Automatically Testing Software
Overview
Teaching: 30 min
Exercises: 20 minQuestions
Does the code we develop work the way it should do?
Can we (and others) verify these assertions for themselves?
To what extent are we confident of the accuracy of results that appear in publications?
Objectives
Explain the reasons why testing is important
Describe the three main types of tests and what each are used for
Implement and run unit tests to verify the correct behaviour of program functions
Introduction
Being able to demonstrate that a process generates the right results is important in any field of research, whether it’s software generating those results or not. So when writing software we need to ask ourselves some key questions:
- Does the code we develop work the way it should do?
- Can we (and others) verify these assertions for themselves?
- Perhaps most importantly, to what extent are we confident of the accuracy of results that software produces?
If we are unable to demonstrate that our software fulfills these criteria, why would anyone use it? Having well-defined tests for our software is useful for this, but manually testing software can prove an expensive process.
Automation can help, and automation where possible is a good thing - it enables us to define a potentially complex process in a repeatable way that is far less prone to error than manual approaches. Once defined, automation can also save us a lot of effort, particularly in the long run. In this episode we’ll look into techniques of automated testing to improve the predictability of a software change, make development more productive, and help us produce code that works as expected and produces desired results.
What Is Software Testing?
For the sake of argument, if each line we write has a 99% chance of being right, then a 70-line program will be wrong more than half the time.
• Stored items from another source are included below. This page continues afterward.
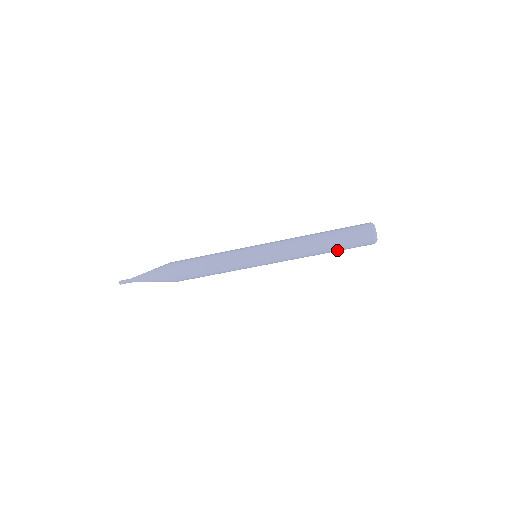
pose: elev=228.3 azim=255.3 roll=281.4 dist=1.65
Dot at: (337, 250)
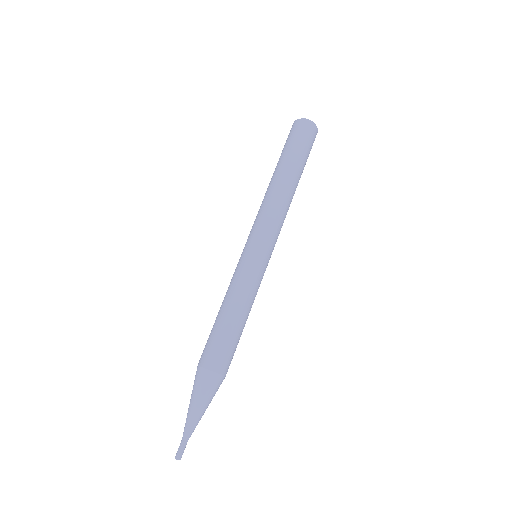
Dot at: (303, 169)
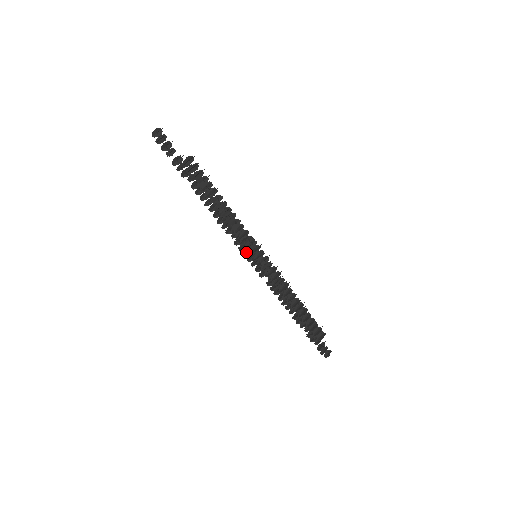
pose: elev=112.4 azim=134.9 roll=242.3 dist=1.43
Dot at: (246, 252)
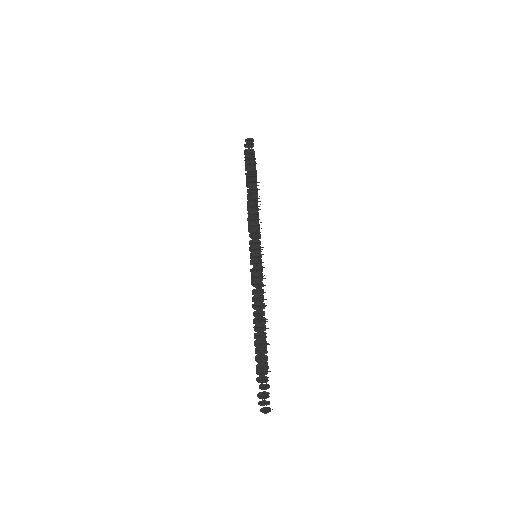
Dot at: occluded
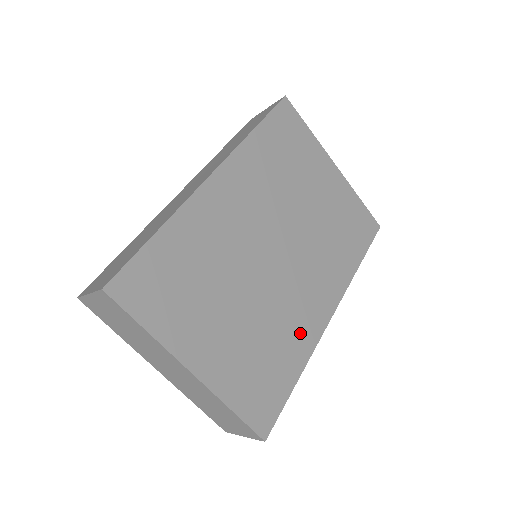
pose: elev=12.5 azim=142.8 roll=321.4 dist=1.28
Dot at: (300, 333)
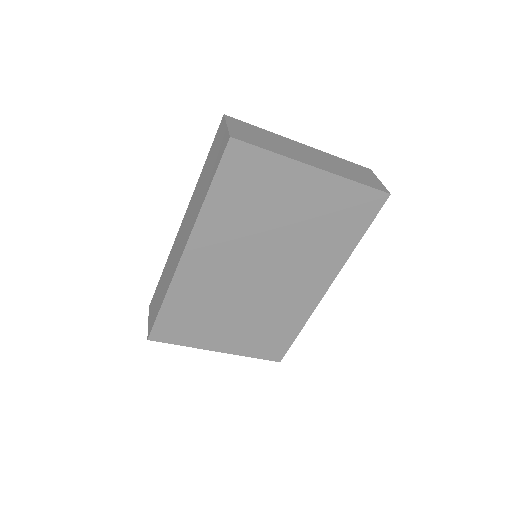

We need to do better than that, which means we need to test our software to catch these mistakes.
We can and should extensively test our software manually, and manual testing is well-suited to testing aspects such as graphical user interfaces and reconciling visual outputs against inputs. However, even with a good test plan, manual testing is very time consuming and prone to error. Another style of testing is automated testing, where we write code that tests the functions of our software. Since computers are very good and efficient at automating repetitive tasks, we should take advantage of this wherever possible.
There are three main types of automated tests:
- Unit tests are tests for fairly small and specific units of functionality, e.g. determining that a particular function returns output as expected given specific inputs.
- Functional or integration tests work at a higher level, and test functional paths through your code, e.g. given some specific inputs, a set of interconnected functions across a number of modules (or the entire code) produce the expected result. These are particularly useful for exposing faults in how functional units interact.
- Regression tests make sure that your program’s output hasn’t changed, for example after making changes your code to add new functionality or fix a bug.
For the purposes of this course, we’ll focus on unit tests. But the principles and practices we’ll talk about can be built on and applied to the other types of tests too.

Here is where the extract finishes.